In their motions to dismiss, the defendants asserted various defenses and overlapping theories of immunity in an attempt to evade their obligation to comply with the Constitution and federal statutes solely through the creative division of their responsibilities. On one hand, Houston County argued that it was not Sgt. Lange’s employer within the meaning of Title VII or the ADA and that Sgt. Lange had equal access to the health plan as other employees, noting that there were 68 other exclusions in the health plan that apply to all plan participants. On the other hand, the remaining defendants argued that the complaint should be dismissed because of various immunity defenses, including sovereign immunity, legislative immunity, official immunity, and qualified immunity.

This past June, the Supreme Court issued a decision in Bostock v.

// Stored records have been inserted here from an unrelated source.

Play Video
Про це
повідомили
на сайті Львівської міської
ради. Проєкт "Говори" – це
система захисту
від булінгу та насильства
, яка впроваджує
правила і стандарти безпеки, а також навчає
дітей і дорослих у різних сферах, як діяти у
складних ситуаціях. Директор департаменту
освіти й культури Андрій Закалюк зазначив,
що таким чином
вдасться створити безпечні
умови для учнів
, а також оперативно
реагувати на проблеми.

Clayton County, GA. that held that discrimination against transgender people is prohibited under Title VII. Judge Treadwell cited Bostock in his opinion and noted that the defendants’ argument that the exclusion does not discriminate on the basis of sex is therefore foreclosed. Judge Treadwell also declined to dismiss the claims against Sheriff Talton on the basis of sovereign immunity, adopting the plaintiff’s argument that the Sherriff failed to meet his burden to show that he was acting as an arm of the state when providing healthcare to his employees.

The Lange v. Houston County, GA lawsuit was filed in 2019 by TLDEF, Willkie Farr & Gallagher LLP, law firm Cooper, Barton & Cooper in Macon, Georgia, and Professor Kevin Barry of the Quinnipiac University School of Law Legal Clinic in North Haven, Connecticut.

The Willkie team included partners Wesley Powell and Sarah Wastler, and associates Jill Grant and Abigail Edwards.